(Collected data)

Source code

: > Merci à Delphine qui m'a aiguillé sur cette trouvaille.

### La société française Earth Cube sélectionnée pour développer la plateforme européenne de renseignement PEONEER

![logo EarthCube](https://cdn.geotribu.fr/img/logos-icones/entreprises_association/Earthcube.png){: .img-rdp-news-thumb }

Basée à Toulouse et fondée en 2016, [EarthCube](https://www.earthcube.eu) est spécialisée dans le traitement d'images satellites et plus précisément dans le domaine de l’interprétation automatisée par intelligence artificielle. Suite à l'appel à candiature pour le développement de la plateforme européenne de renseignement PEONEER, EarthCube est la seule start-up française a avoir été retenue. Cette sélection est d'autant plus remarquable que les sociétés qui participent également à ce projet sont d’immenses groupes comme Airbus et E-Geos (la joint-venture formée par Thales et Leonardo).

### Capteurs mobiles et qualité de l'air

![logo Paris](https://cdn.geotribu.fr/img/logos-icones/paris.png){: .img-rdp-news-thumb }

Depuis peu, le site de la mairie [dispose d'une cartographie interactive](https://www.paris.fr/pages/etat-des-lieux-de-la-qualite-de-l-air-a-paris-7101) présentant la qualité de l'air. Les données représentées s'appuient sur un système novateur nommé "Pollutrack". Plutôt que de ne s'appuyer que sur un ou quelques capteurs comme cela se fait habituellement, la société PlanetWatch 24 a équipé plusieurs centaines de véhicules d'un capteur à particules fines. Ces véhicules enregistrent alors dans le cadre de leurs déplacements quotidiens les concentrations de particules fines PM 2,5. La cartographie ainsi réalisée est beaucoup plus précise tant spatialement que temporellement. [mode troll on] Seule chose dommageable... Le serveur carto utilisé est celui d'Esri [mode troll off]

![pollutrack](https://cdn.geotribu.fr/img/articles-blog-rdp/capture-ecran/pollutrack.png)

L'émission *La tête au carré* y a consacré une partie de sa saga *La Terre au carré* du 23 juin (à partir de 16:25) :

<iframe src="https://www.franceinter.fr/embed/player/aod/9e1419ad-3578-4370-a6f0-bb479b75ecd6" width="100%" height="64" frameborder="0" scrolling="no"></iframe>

§ **Brief**
From the records, pull out each line containing the string "française", matching case exactly.

§ **Written response**
### La société française Earth Cube sélectionnée pour développer la plateforme européenne de renseignement PEONEER
Basée à Toulouse et fondée en 2016, [EarthCube](https://www.earthcube.eu) est spécialisée dans le traitement d'images satellites et plus précisément dans le domaine de l’interprétation automatisée par intelligence artificielle. Suite à l'appel à candiature pour le développement de la plateforme européenne de renseignement PEONEER, EarthCube est la seule start-up française a avoir été retenue. Cette sélection est d'autant plus remarquable que les sociétés qui participent également à ce projet sont d’immenses groupes comme Airbus et E-Geos (la joint-venture formée par Thales et Leonardo).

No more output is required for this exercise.